Lest we forget, the definition of a religion is this:
A set of beliefs concerning the cause, nature, and purpose of the universe, especially when considered as the creation of a superhuman agency or agencies, usually involving devotional and ritual observances, and often containing a moral code governing the conduct of human affairs.
Christianity, even non-denominational Christianity, still fits this definition.
I’m an atheist, quibbling and arguing over interpretations of the Bible isn’t going to convince me otherwise, it merely cements the vagueness and fallibility of the text. While the actions of sects and Churches often outrage my moral sensibility, this is not the reason I reject the concept of god. Even arseholes can be right about things. I reject them because there is no evidence for god. That many of these people and organisations are doing great harm to the human species based on their faith and their teachings is a reason to fight theism, not to reject the god concept itself. That I do on its own merits, not on the basis that it is used (though it is so EASILY used) by charlatans, exploiters and pious liars.
Supposedly, according to the book, the keys to immortality are:
KEY: Death of Jesus—we repent (i.e., death to our old sinful ways)
KEY: The burial of Jesus—we must be buried in the name of Jesus Christ (i.e., be born of water)
KEY: The resurrection of Jesus—we must receive the Holy Spirit. (i.e., be born of Spirit)
I still haven’t been given any reason to believe in Jesus, god, the veracity of the Bible, any of the foundational assumptions that go into this and yet the book says this is the ‘meat’ of it and there’s only about forty pages to go. I skipped back to make sure I hadn’t missed anything, but I hadn’t.
After much of this, still without any evidence or anything for me to talk about, given the foundational assumptions haven’t been supported, we finally get to something testable.
Speaking in tongues.
While the writers seem to be a little coy about using that term, contextually it’s fairly obvious.
Here’s the problem though, speaking in tongues isn’t a language and whether people realise it or not, they’re fairly obviously making it up.
The part that I find particularly interesting is that while the babbling is void of informational content or organisation it can induce – in some – a trance-like state and different congregations develop different ‘dialects’ where they mimic each other’s babble.
Anyway, moving on…
The section Deciphering Jesus of course, presumes Jesus’ existence which – as a provisional mythicist – I’m going to need evidence for.
Nor do I care about the Trinity, because again – I’m yet to be given any reason to believe in a god.
And that’s the end of the book.
Did it present any evidence for anything?
Did it convince me to give up my wicked ways and no longer be an atheist?

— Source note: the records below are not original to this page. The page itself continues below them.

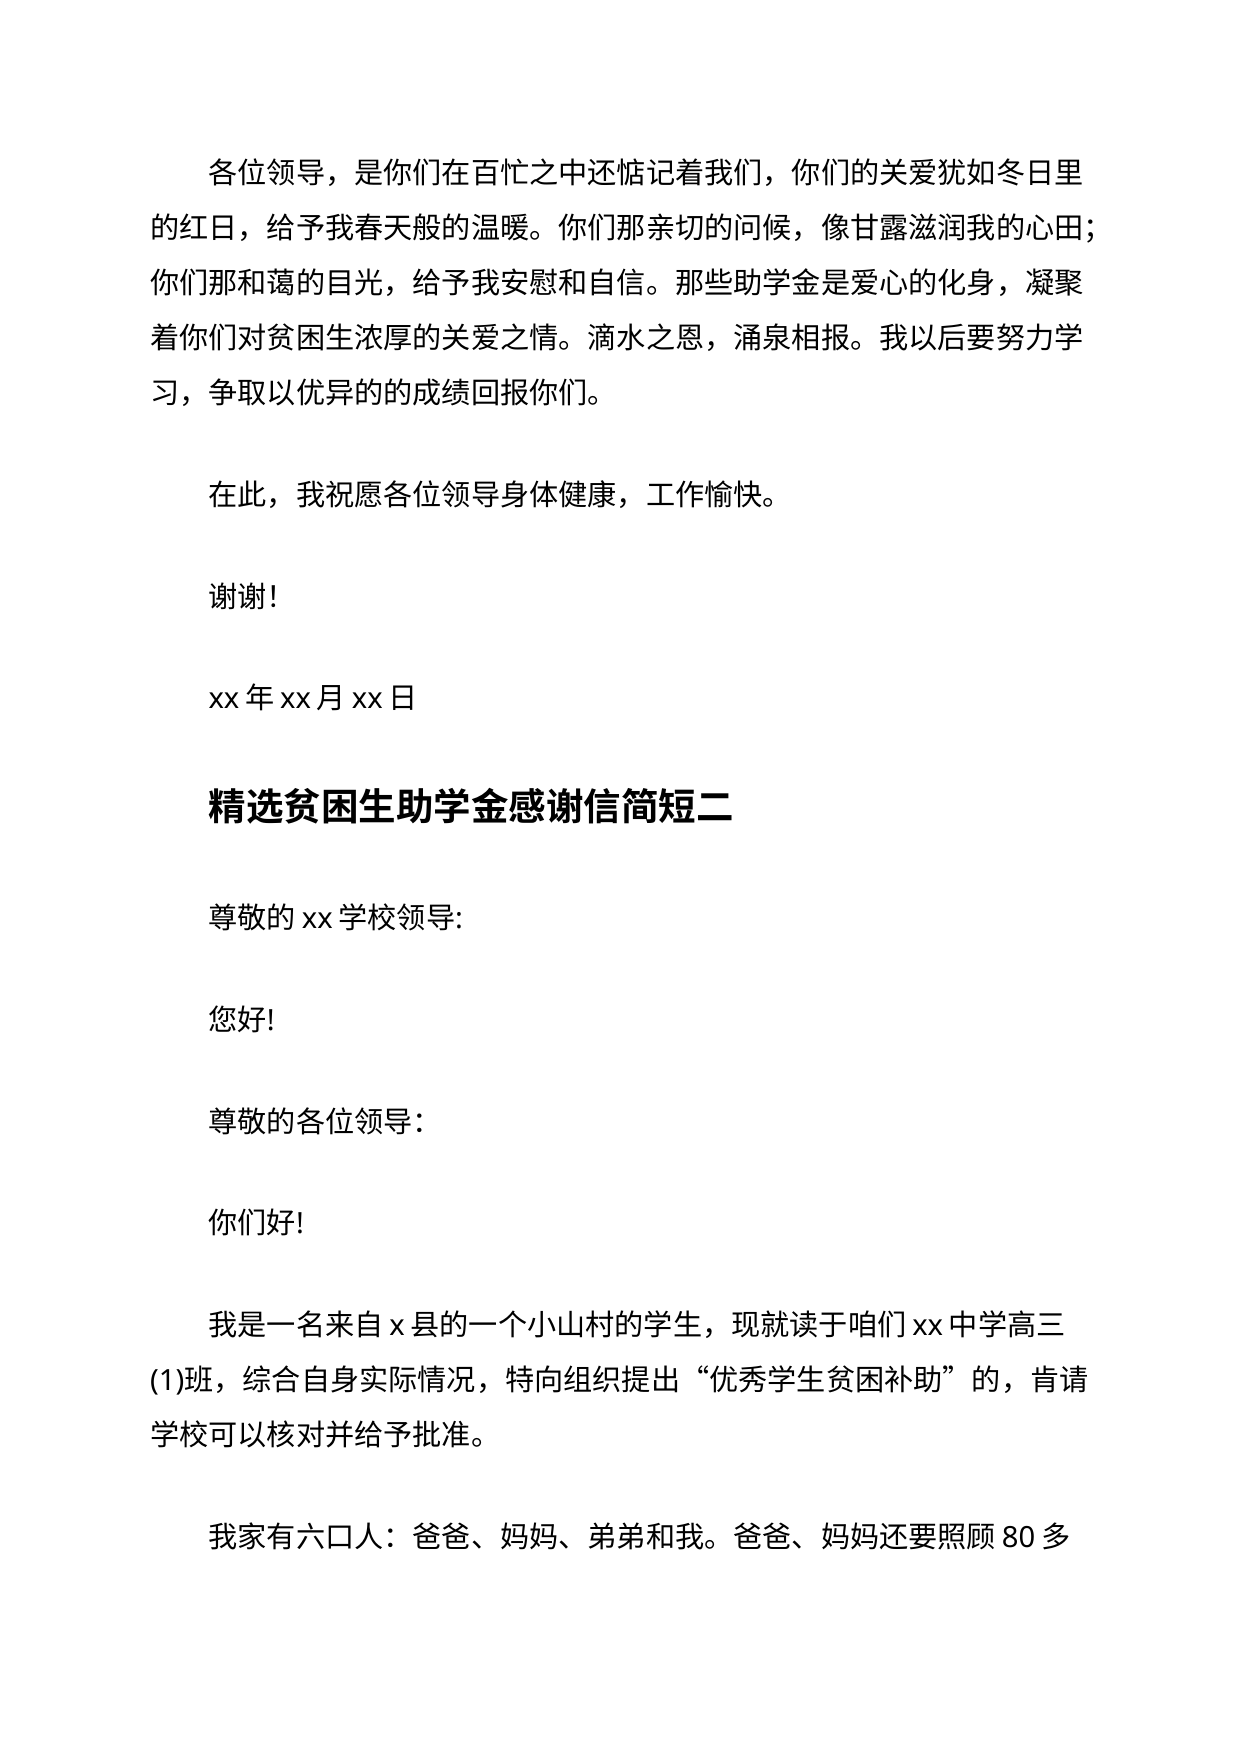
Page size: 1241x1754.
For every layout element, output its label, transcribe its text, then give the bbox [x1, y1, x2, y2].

text 我是一名来自x县的一个小山村的学生，现就读于咱们xx中学高三(1)班，综合自身实际情况，特向组织提出“优秀学生贫困补助”的，肯请学校可以核对并给予批准。 [150, 1302, 1090, 1454]
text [150, 1514, 1090, 1556]
text 尊敬的各位领导： [150, 1098, 1090, 1141]
text 尊敬的xx学校领导: [150, 894, 1090, 937]
text 谢谢！ [150, 573, 1090, 615]
text 在此，我祝愿各位领导身体健康，工作愉快。 [150, 471, 1090, 514]
text 各位领导，是你们在百忙之中还惦记着我们，你们的关爱犹如冬日里的红日，给予我春天般的温暖。你们那亲切的问候，像甘露滋润我的心田；你们那和蔼的目光，给予我安慰和自信。那些助学金是爱心的化身，凝聚着你们对贫困生浓厚的关爱之情。滴水之恩，涌泉相报。我以后要努力学习，争取以优异的的成绩回报你们。 [150, 150, 1090, 412]
text 您好! [150, 996, 1090, 1039]
text 精选贫困生助学金感谢信简短二 [150, 777, 1090, 831]
text xx年xx月xx日 [150, 675, 1090, 717]
text 你们好! [150, 1200, 1090, 1242]
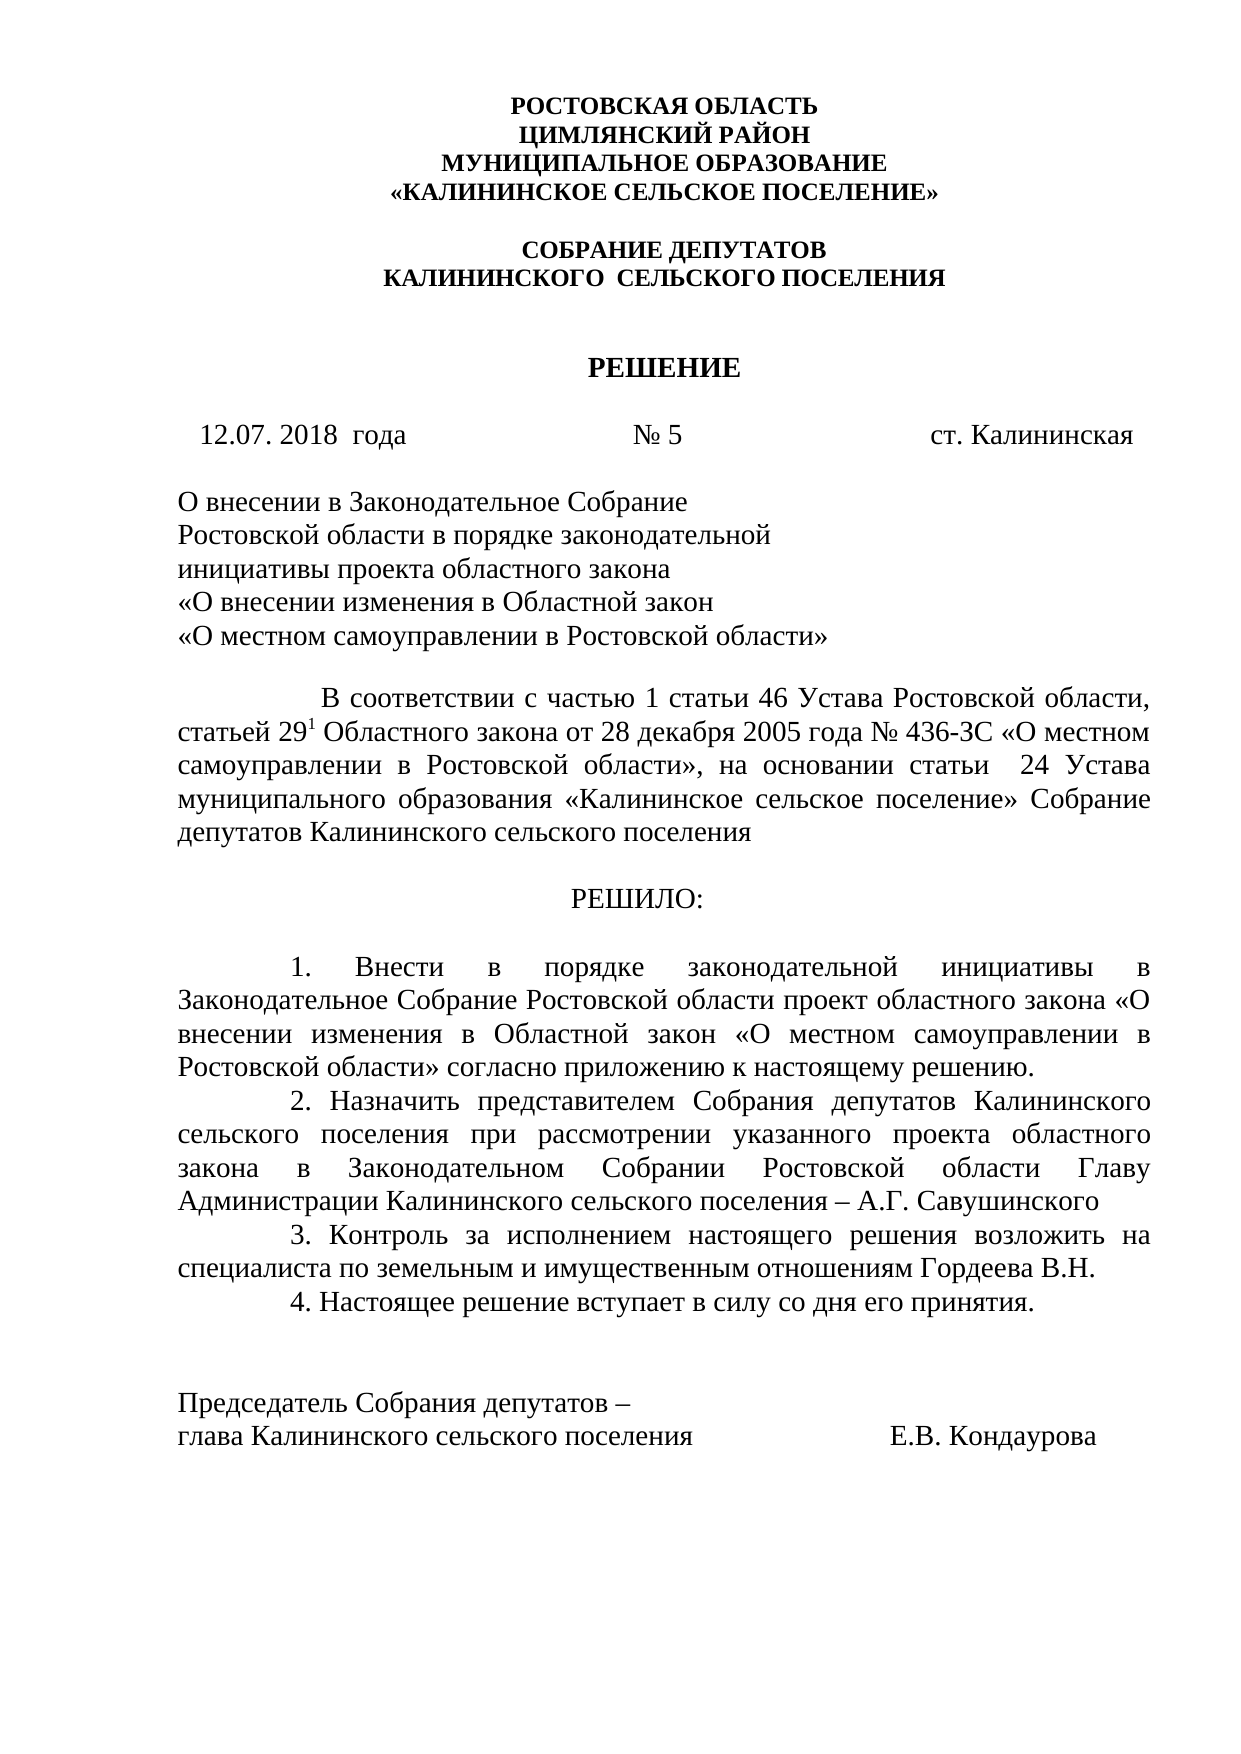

The constant references to the Bible do nothing for me as a non-believer because I don’t believe its claims and, as a sceptic, I recognise that you can’t use a claim to prove itself. Ultimately this book is just another, different interpretation and – if the authors are very ‘lucky’ – the emergence of yet another sect or grouping calling themselves non-denominational.
All I can really welcome from it is that this is another shuffling step towards defeat of religion by reason since it stands against YEC. That’s not really enough to be happy about though.
I was told there would be empirical evidence for god and Jesus and the claims – supposedly – thereof and as usual I cam away disappointed.
If the authors wish to continue the dialogue on this blog I invite them to do so.